The Bald Soprano

Cheyenne Dorsagno, Copy Editor

On October 15, SUNY Oneonta’s Hamblin Theatre was permeated by otherworldly music which featured a piano traveling up and down in pitch behind oddly spiritual vocals that sounded like gibberish. The living room was colorful with mismatched patterns alluding to the traditionally mundane familial conflicts to come that writer Eugene Ionesco has made ridiculous and deranged.

“The Bald Soprano” and “Jack, Or The Submission” are similar, one act, absurdist pieces. Absurdist theater includes philosophical commentary on humanity’s irrational compulsion to define and limit everything that we likely do not have the capacity to fully understand the true nature and reality of. While this approach can be hard to follow, it is wildly unique and fun to interpret.

“The Bald Soprano” followed the boring, condescending conversations between the Smiths, a refined couple. Their maid, Sherlock Holmes, let in the Watson couple as they had been invited over for dinner. The Watsons, in their lack of appreciation for one another, had at first forgotten each other and eventually deduced that they were married. The pairs got together to undergo a test of the sexes, good etiquette, hidden desire, everyday expectations, and the ability to make routine life interesting.

“Jack, Or The Submission” told the tale of a presumably lower middle class family. The parents, grandparents, and sister of Jack all agonized over his behavior and whether or not he should be disowned from the family. After forgiving him once he claimed his love for hashed brown potatoes, the family only withdrew from him again after he rejected his three-nosed bride for being too pretty.

The importance of time in “The Bald Soprano” became obvious when the grandfather clock became illuminated with an unreadable format, the face of another clock marked the ceiling, and tick-tocking sounded. The hands of the clocks quickly rounded during the slow scenes as if to emphasize how little happened to the couple throughout their lives. The hair, makeup, and costumes in this play looked authentically expensive, old fashion, and structured.

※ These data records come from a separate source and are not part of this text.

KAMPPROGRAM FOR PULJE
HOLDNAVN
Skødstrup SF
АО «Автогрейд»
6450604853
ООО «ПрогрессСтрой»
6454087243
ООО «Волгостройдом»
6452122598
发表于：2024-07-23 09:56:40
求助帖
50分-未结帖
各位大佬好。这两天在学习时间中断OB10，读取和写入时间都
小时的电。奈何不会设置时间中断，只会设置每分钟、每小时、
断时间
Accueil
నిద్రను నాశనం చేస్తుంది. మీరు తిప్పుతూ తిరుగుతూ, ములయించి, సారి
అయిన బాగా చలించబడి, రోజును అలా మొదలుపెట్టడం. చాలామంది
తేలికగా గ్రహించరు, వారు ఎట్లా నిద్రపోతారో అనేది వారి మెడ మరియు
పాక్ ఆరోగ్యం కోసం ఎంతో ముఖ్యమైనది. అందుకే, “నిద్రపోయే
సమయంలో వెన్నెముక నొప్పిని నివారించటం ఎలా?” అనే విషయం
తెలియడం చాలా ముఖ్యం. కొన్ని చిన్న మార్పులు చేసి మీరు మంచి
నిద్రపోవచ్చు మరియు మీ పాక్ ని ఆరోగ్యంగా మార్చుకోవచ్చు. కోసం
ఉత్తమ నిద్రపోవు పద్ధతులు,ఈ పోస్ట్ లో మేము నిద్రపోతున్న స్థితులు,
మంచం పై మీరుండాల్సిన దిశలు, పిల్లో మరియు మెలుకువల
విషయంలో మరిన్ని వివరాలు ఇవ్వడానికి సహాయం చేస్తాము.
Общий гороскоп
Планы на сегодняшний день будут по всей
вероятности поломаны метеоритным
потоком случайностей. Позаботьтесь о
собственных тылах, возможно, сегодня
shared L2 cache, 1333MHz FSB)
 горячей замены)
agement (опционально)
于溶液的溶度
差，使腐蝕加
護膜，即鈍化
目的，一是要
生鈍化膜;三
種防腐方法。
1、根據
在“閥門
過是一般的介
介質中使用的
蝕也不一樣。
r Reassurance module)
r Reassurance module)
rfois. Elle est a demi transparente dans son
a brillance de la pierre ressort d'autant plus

Likewise, “Jack, Or The Submission” utilized everyday attire and cracked cement walls to portray a more average family (for whatever world they were in). The lighting turned red during conversations of pain or fire and then blue for water or resolution. The son, Jack, at first, was not seen and only heard through a speaker, indicating his pressure to conform and lack of identity until he finally came forward because his bride made him comfortable by accepting that he was “different from the others.” The props, such as the handkerchiefs that everyone melodramatically sobbed into and the crutches as well as boyish clothes that the “crippled” son clearly overgrew, only enriched the extremism and meaning of the play.

All of the actors performed fantastically. Elizabeth Reinertsen stood out with her roles as Mrs. Watson and Mother Jack while Austin McClaslin-Doyle performed similarly as Mr. Smith and Father Jack. They remembered their lines perfectly and spoke them naturally, though with the greatest emotion, humor, and interest of all of the actors. The dashes around the furniture and walls in both plays resembled those that guide scissors as if to speak to the way the characters’ lives were cookie-cutter. All of these elements enhanced the quirky, pleasurable, and yet perplexing experience.

The aforementioned tools they used — such as the set, lighting, sound, and costumes — subscribed to some real life norms while including some imagined ones to point out the absurdity of our societal standards. The theme of both of these plays was not only to mock our customs but to claim the immorality of their pressures and to remind the audience that they are man-made. Some characters maddeningly repeated themselves as if they were malfunctioning and needed to be smacked out of their craze. Jack’s sister obviously watched her mother and desperately mimicked her actions.

The looks and interests of the characters mistakenly defined them even if, oddly to us, it was by ugliness rather than beauty or one’s love for hash brown potatoes rather than a certain religion, sex, etc. While their verbal expressions and body language seemed strange to the viewers, every culture holds variations of these standard conventions. The ending of “The Bald Soprano” with the Watsons repeating the opening scene performed by the Smiths perfectly represented how these people were institutionalized and interchangeable.